--- Begin Supplied material ---
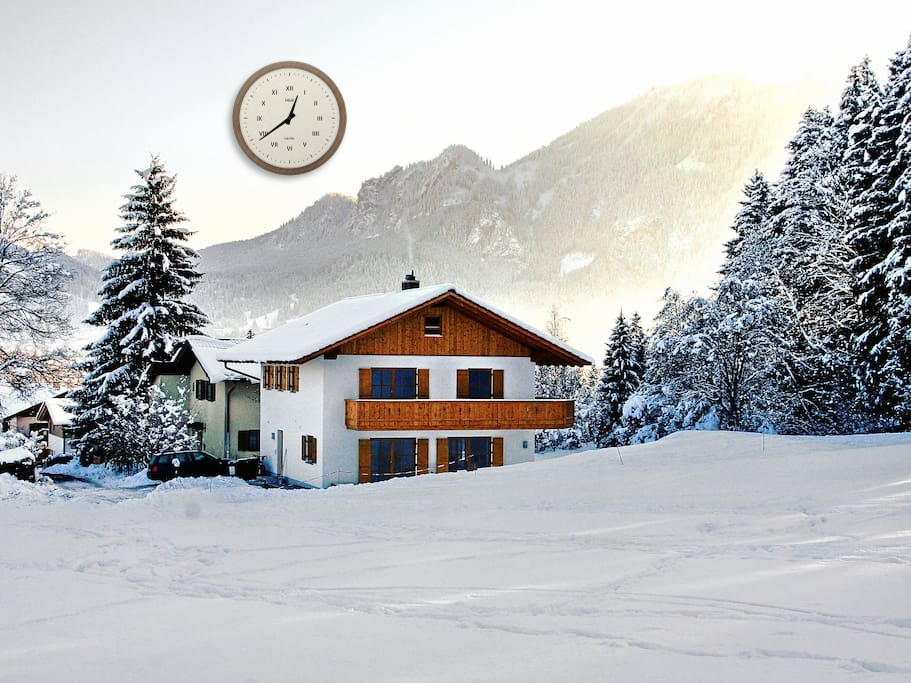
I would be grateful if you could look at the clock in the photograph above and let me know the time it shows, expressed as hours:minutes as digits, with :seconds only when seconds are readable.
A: 12:39
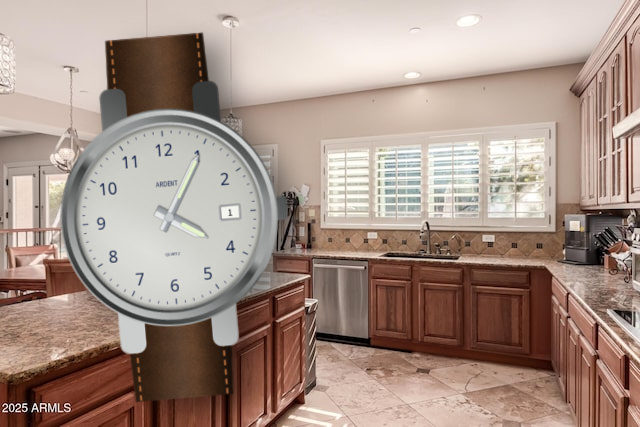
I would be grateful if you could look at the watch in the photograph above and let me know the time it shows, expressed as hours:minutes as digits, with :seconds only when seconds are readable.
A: 4:05
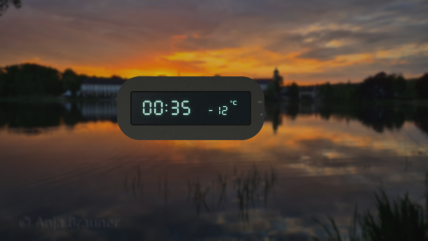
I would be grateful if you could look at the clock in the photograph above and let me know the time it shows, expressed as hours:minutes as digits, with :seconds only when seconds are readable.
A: 0:35
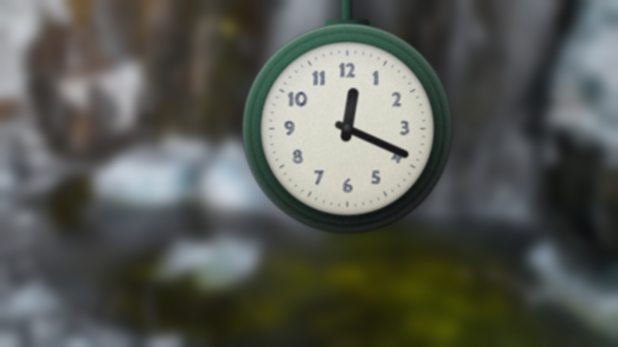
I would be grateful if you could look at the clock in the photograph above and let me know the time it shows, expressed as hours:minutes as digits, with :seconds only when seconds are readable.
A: 12:19
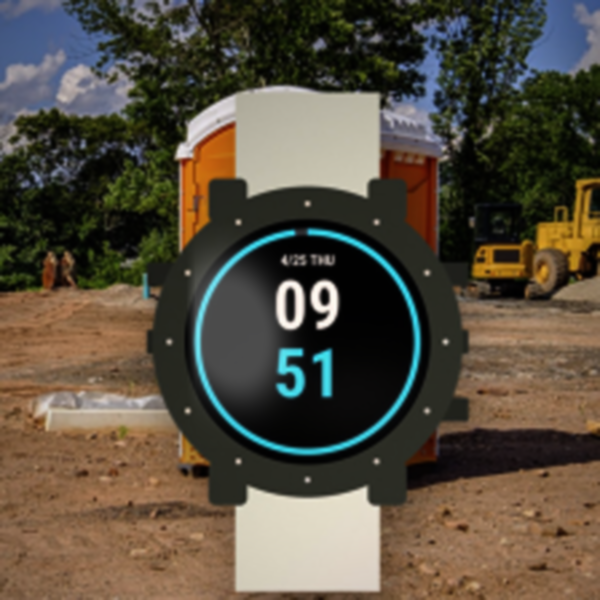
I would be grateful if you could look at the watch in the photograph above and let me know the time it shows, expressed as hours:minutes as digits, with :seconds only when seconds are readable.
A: 9:51
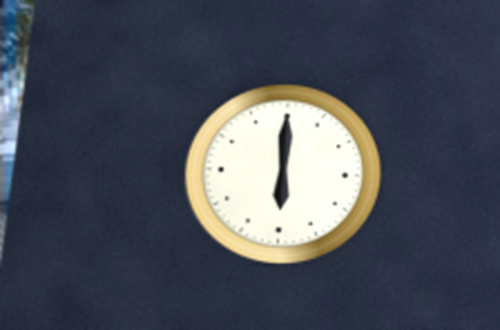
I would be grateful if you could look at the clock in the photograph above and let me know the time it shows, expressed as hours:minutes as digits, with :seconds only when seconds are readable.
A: 6:00
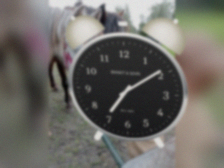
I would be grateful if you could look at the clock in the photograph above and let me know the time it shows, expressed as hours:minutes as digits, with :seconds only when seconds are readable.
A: 7:09
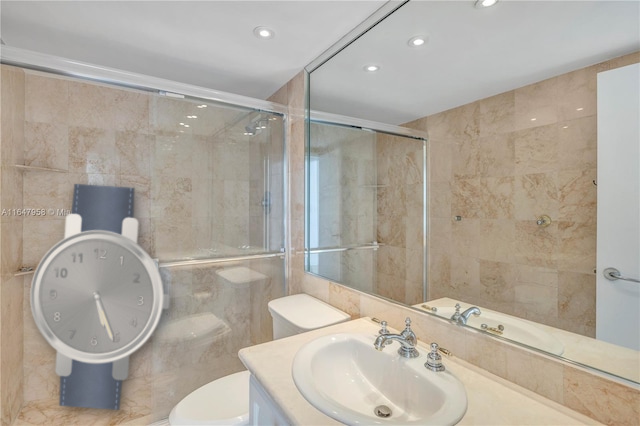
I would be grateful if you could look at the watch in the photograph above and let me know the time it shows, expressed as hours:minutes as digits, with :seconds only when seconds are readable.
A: 5:26
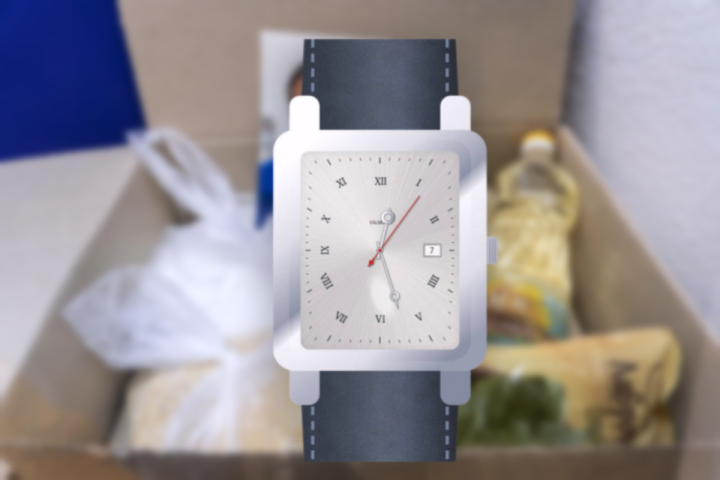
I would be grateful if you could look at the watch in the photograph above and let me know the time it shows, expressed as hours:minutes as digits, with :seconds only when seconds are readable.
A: 12:27:06
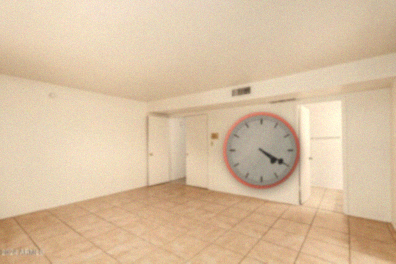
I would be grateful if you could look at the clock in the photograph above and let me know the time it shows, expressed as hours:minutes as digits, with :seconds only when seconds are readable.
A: 4:20
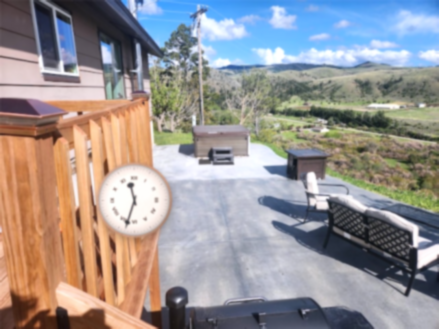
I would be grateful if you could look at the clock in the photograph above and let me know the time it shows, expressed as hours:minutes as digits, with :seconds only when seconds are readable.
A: 11:33
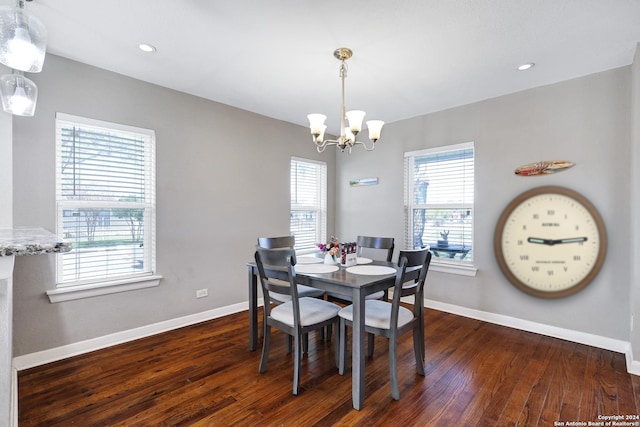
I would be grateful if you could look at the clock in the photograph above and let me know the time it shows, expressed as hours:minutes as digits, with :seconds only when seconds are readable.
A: 9:14
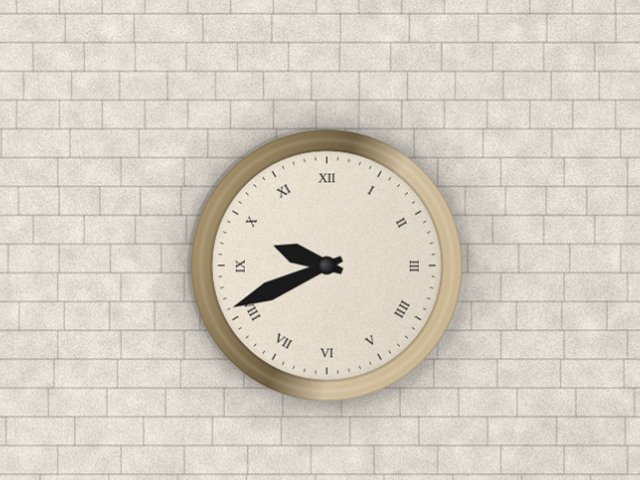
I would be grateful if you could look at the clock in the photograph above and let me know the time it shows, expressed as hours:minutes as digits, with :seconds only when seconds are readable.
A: 9:41
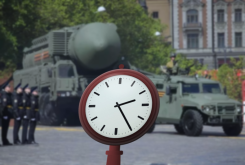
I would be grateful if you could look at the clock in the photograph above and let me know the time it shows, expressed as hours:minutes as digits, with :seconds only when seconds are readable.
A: 2:25
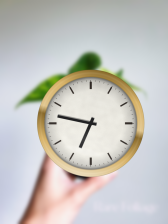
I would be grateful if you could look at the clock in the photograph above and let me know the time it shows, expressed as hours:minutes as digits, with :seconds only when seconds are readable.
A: 6:47
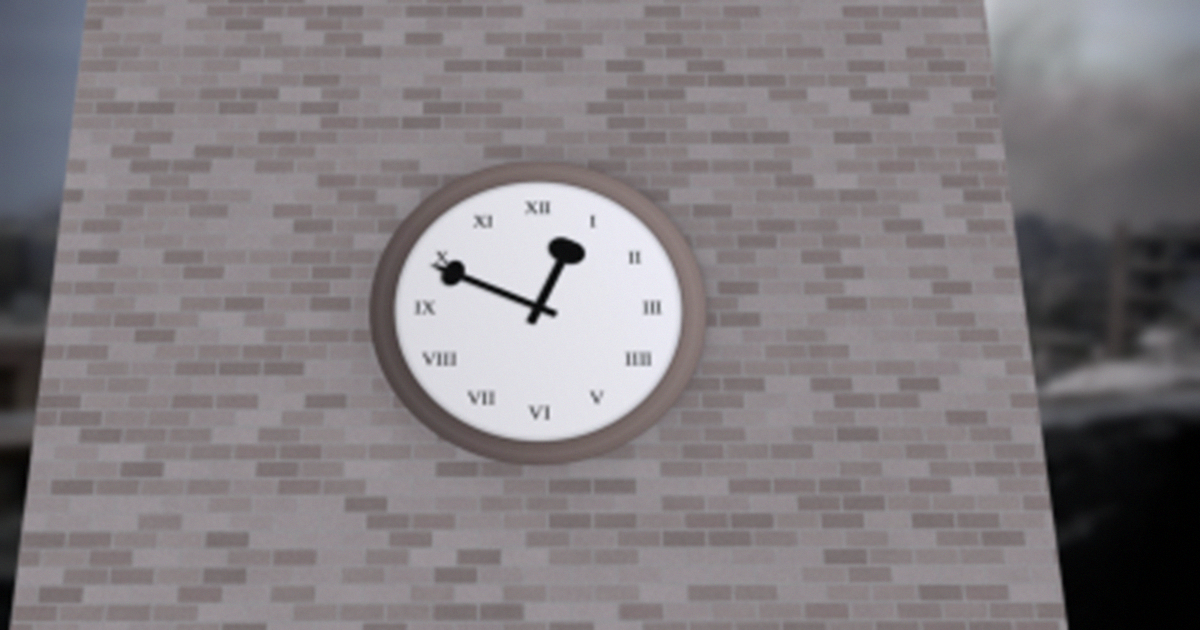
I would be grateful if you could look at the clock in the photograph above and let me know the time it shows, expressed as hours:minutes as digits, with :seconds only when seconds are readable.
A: 12:49
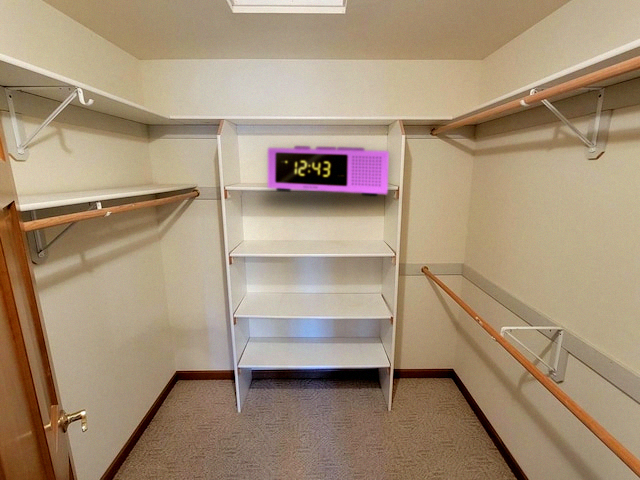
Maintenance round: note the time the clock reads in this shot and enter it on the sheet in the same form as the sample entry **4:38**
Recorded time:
**12:43**
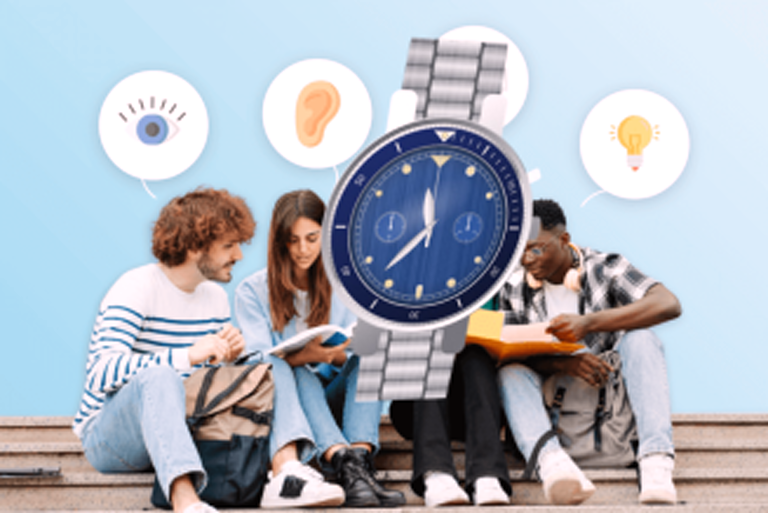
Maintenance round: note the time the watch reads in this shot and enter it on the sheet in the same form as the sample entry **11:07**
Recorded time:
**11:37**
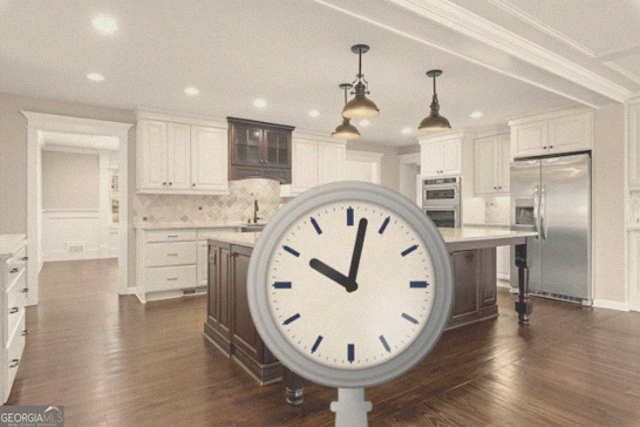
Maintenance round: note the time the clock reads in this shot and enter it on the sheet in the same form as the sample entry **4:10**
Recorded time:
**10:02**
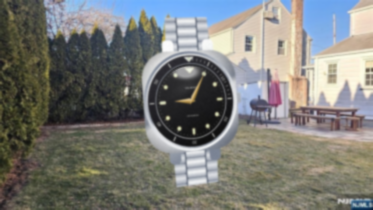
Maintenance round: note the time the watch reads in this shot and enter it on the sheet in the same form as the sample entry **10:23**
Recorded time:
**9:05**
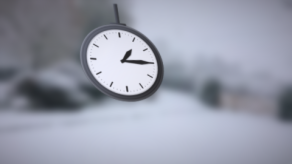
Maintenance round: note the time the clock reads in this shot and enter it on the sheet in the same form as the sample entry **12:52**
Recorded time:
**1:15**
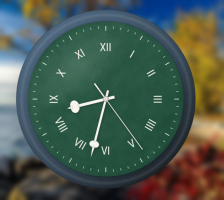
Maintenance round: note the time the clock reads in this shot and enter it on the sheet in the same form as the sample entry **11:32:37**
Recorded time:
**8:32:24**
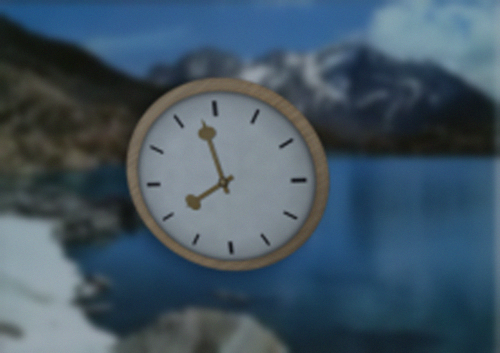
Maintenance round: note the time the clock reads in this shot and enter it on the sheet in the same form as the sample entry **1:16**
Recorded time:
**7:58**
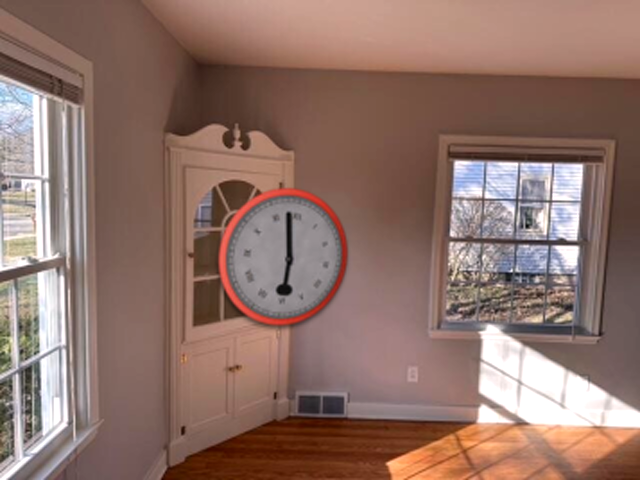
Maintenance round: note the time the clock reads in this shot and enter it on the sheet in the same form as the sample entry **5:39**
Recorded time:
**5:58**
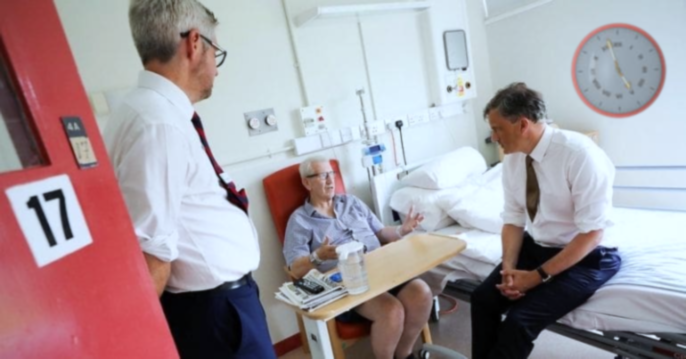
--- End Supplied material ---
## Work to do
Please return all of the rows above word for word, leaving out the pictures.

## Task output
I would be grateful if you could look at the clock in the photograph above and let me know the time it shows, expressed as hours:minutes as digits, with :seconds only when seconds are readable.
A: 12:39
I would be grateful if you could look at the watch in the photograph above and let me know the time it shows, expressed as hours:minutes as digits, with :seconds only when seconds are readable.
A: 4:05
I would be grateful if you could look at the clock in the photograph above and let me know the time it shows, expressed as hours:minutes as digits, with :seconds only when seconds are readable.
A: 0:35
I would be grateful if you could look at the clock in the photograph above and let me know the time it shows, expressed as hours:minutes as digits, with :seconds only when seconds are readable.
A: 12:19
I would be grateful if you could look at the watch in the photograph above and let me know the time it shows, expressed as hours:minutes as digits, with :seconds only when seconds are readable.
A: 9:51
I would be grateful if you could look at the clock in the photograph above and let me know the time it shows, expressed as hours:minutes as digits, with :seconds only when seconds are readable.
A: 6:00
I would be grateful if you could look at the clock in the photograph above and let me know the time it shows, expressed as hours:minutes as digits, with :seconds only when seconds are readable.
A: 7:09
I would be grateful if you could look at the watch in the photograph above and let me know the time it shows, expressed as hours:minutes as digits, with :seconds only when seconds are readable.
A: 5:26
I would be grateful if you could look at the watch in the photograph above and let me know the time it shows, expressed as hours:minutes as digits, with :seconds only when seconds are readable.
A: 12:27:06
I would be grateful if you could look at the clock in the photograph above and let me know the time it shows, expressed as hours:minutes as digits, with :seconds only when seconds are readable.
A: 4:20
I would be grateful if you could look at the clock in the photograph above and let me know the time it shows, expressed as hours:minutes as digits, with :seconds only when seconds are readable.
A: 11:33
I would be grateful if you could look at the clock in the photograph above and let me know the time it shows, expressed as hours:minutes as digits, with :seconds only when seconds are readable.
A: 9:14
I would be grateful if you could look at the clock in the photograph above and let me know the time it shows, expressed as hours:minutes as digits, with :seconds only when seconds are readable.
A: 9:41
I would be grateful if you could look at the clock in the photograph above and let me know the time it shows, expressed as hours:minutes as digits, with :seconds only when seconds are readable.
A: 2:25
I would be grateful if you could look at the clock in the photograph above and let me know the time it shows, expressed as hours:minutes as digits, with :seconds only when seconds are readable.
A: 6:47
I would be grateful if you could look at the clock in the photograph above and let me know the time it shows, expressed as hours:minutes as digits, with :seconds only when seconds are readable.
A: 12:49
Maintenance round: note the time the clock reads in this shot and enter it on the sheet in the same form as the sample entry **4:38**
Recorded time:
**12:43**
Maintenance round: note the time the watch reads in this shot and enter it on the sheet in the same form as the sample entry **11:07**
Recorded time:
**11:37**
Maintenance round: note the time the clock reads in this shot and enter it on the sheet in the same form as the sample entry **4:10**
Recorded time:
**10:02**
Maintenance round: note the time the watch reads in this shot and enter it on the sheet in the same form as the sample entry **10:23**
Recorded time:
**9:05**
Maintenance round: note the time the clock reads in this shot and enter it on the sheet in the same form as the sample entry **12:52**
Recorded time:
**1:15**
Maintenance round: note the time the clock reads in this shot and enter it on the sheet in the same form as the sample entry **11:32:37**
Recorded time:
**8:32:24**
Maintenance round: note the time the clock reads in this shot and enter it on the sheet in the same form as the sample entry **1:16**
Recorded time:
**7:58**
Maintenance round: note the time the clock reads in this shot and enter it on the sheet in the same form as the sample entry **5:39**
Recorded time:
**5:58**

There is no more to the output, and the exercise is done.